Die bisherige Vorgehensweise beim sogenannten Pflege-TÜV ist laut Experten zu unkritisch und führt zu unrealistisch guten Noten. Durch eine Reform des Pflege-TÜVs soll sich dies nun ändern.
Der sogenannte Pflege-TÜV ist ein Verfahren, im Zuge dessen der Medizinische Dienst der Krankenkassen (MDK) alle Pflegeeinrichtungen im Hinblick auf ihre Qualität überprüfen soll. Die Bewertungen sind öffentlich einsehbar und sollen pflegebedürftigen Personen und deren Angehörigen eine Hilfestellung bei der Auswahl der passenden Pflegeeinrichtung bieten.
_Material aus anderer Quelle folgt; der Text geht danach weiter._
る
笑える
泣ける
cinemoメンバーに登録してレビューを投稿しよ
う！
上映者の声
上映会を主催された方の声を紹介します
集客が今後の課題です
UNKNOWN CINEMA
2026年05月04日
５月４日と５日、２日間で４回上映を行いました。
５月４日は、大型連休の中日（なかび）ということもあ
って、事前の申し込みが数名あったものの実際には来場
Insgesamt 82 Kriterien werden dabei geprüft, wovon 64 der MDK selbst übernimmt, während die übrigen 18 Kriterien auf Basis von Kundenbefragungen ermittelt werden. Für ambulante Pflegedienste liegt die Anzahl der Kriterien bei 49, von denen 37 auf den MDK und 12 auf Befragungen entfallen.
Allerdings handelt es sich bei dieser Bewertung um keine TÜV-Zertifizierung. Es gibt auch eine Überprüfung durch den TÜV, die als Ergänzung für die Bewertung durch den MDK angesehen werden kann. Hierbei geht es vor allem um das Qualitätsmanagement von Pflegeeinrichtungen und Krankenhäusern im Hinblick auf die Standards nach DIN EN ISO 9001.
Kritik am bisherigen „Pflege-TÜV“
Die Kritik an der bisherigen Prüfungsweise durch den MDK richtet sich vor allem gegen die Erfassungsmethode der Daten: Bisher war deren Gegenstand hauptsächlich die Dokumentation der Pflegeeinrichtungen. So wurde vor allem das bewertet, was sich in den Unterlagen der Institutionen wiederfand.
Tatsächliche Vorfälle wie Stürze, fehlendes Personal und andere Probleme flossen nur in die Bewertung ein, wenn diese auch dokumentiert wurden. Das Interesse der Einrichtungen, solche Dinge festzuhalten, ist naturgemäß begrenzt, denn es könnten sich daraus schlechtere Bewertungen ergeben.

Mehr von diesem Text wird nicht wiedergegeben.